Brano di lettura
%%

Oramai lo facciamo per tutta l'utenza, anche per chi si trova a due isolati. Lo stesso per gli aggiornamenti normativi: un tempo ci recavamo fisicamente presso gli utenti con il CD dell'aggiornamento da installare (anzi, coi floppy: l'azienda ha 22 anni). Oggi invece mando un email a tappeto a tutti quelli in regola coi pagamenti dicendo di lanciare la procedura di Live Update prevista nel gestionale. Il resto lo fa il programma.

F) Anche gli altri colleghi potrebbero restarsene a casa:

Riassumendo: la mia azienda ha 15 dipendenti, e non esiste alcuna ragione di efficienza economica perché queste 15 persone debbano lavorare sotto lo stesso tetto per otto ore al giorno e inquadrati con un contratto nazionale metalmeccanici. Per nessuna delle mansioni da loro svolte.

Ciascun collega potrebbe lavorare da casa propria semplicemente comunicando con gli altri attraverso l'uso del PC, telefono, mail e quant'altro, e ciò potrebbe accadere già oggi nel senso che non sto parlando i fantascienza o scenari futuri.

%%

Dati da esaminare
%%

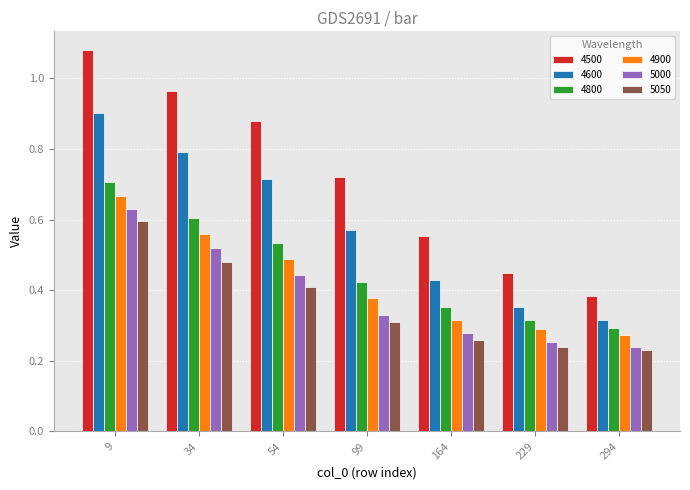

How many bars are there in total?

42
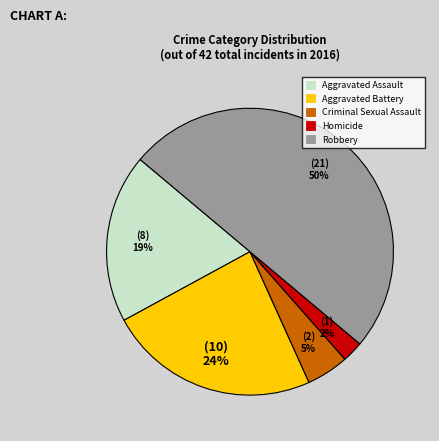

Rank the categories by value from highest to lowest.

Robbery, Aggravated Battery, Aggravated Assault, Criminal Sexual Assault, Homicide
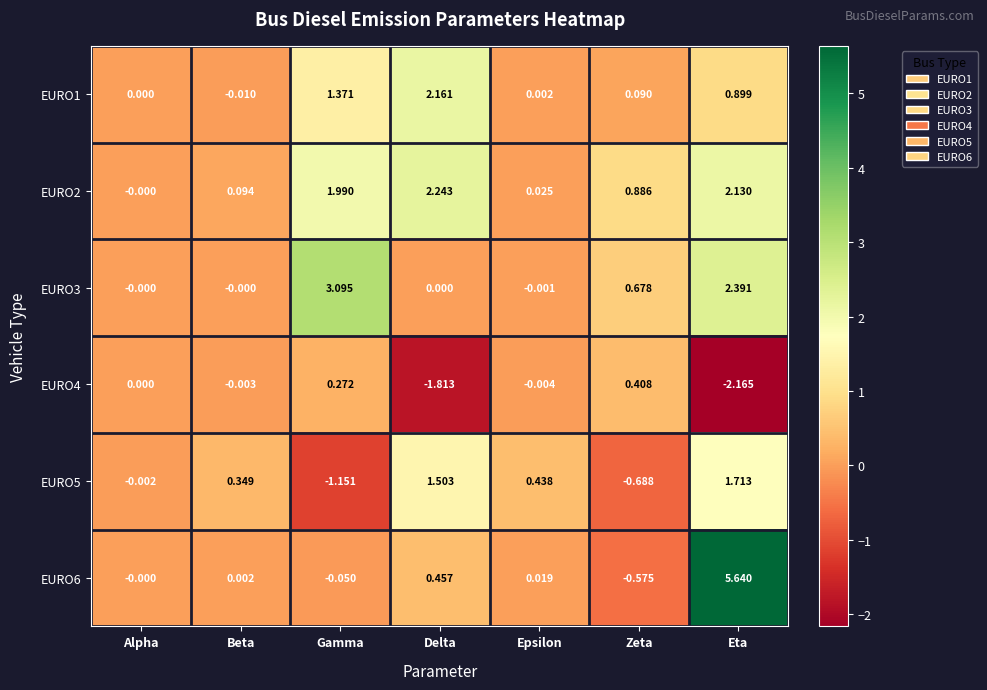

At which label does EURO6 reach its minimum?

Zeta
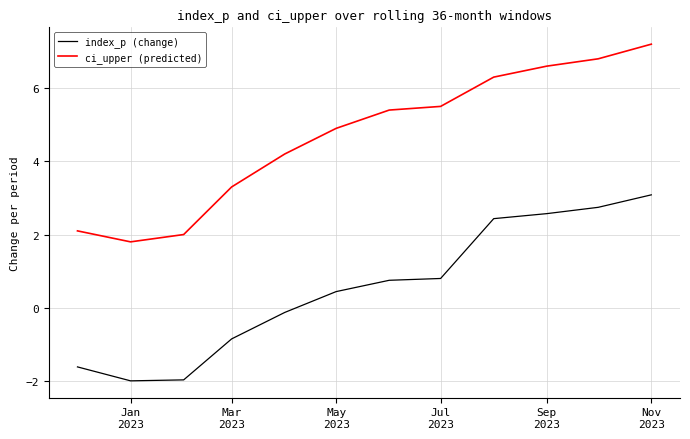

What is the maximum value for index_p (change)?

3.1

%%

Compito 1
Rispondi alle domande seguenti sul brano relativo al lavoro a distanza:
(a) Quanti anni ha l'azienda?
(b) Quanti dipendenti conta l'azienda?
(c) Con quale contratto nazionale sono inquadrati i dipendenti?
Compito 2
Elenca i mezzi con cui, secondo il brano relativo al lavoro a distanza, ciascun collega potrebbe comunicare con gli altri lavorando da casa.
Compito 3
Prosegui il brano relativo al lavoro a distanza a partire dalla sua ultima frase.

Risposta finale 1
(a) 22 anni.
(b) 15 dipendenti.
(c) Il contratto nazionale metalmeccanici.

Risposta finale 2
PC, telefono, mail.

Risposta finale 3
Ogni collega potrebbe operare sull'oggetto del servizio che gli compete da remoto: utilizzando le competenze immagazzinate nel suo sistema nervoso centrale che viene "esteso" dai media elettrici in modo da poter teoricamente abbracciare l'intero pianeta (immagine azzeccatissima questa di McLuhan).

G) Un sacco di altra gente potrebbe restarsene a casa:

Questa possibilità di "destrutturare" l'azienda non è solo una carattersitica del mio settore. Come dicevo il mio è un osservatorio abbastanza privilegiato il che mi fa riconoscere questa tendenza anche in altri settori.

I commercialisti ad esempio (soprattutto quelli "erranti" che si recavano presso il cliente per registrargli la contabilità) desiderano avere questa possibilità da molto tempo. Oggi ce l'hanno, e per un gestionale dare la possibilità di lavorare senza muoversi è un plus assoluto.

In generale tutti i settori economici che vanno sotto la definizione di "servizi" sono nelle stesse condizioni, con poche eccezioni. I servizi di trasporto ad esempio sono un'eccezione, ma solo per quanto riguarda le unità mobili, le quali fra l'altro subiscono la fortissima concorrenza del medium elettrico: se uso internet non mi muovo fisicamente.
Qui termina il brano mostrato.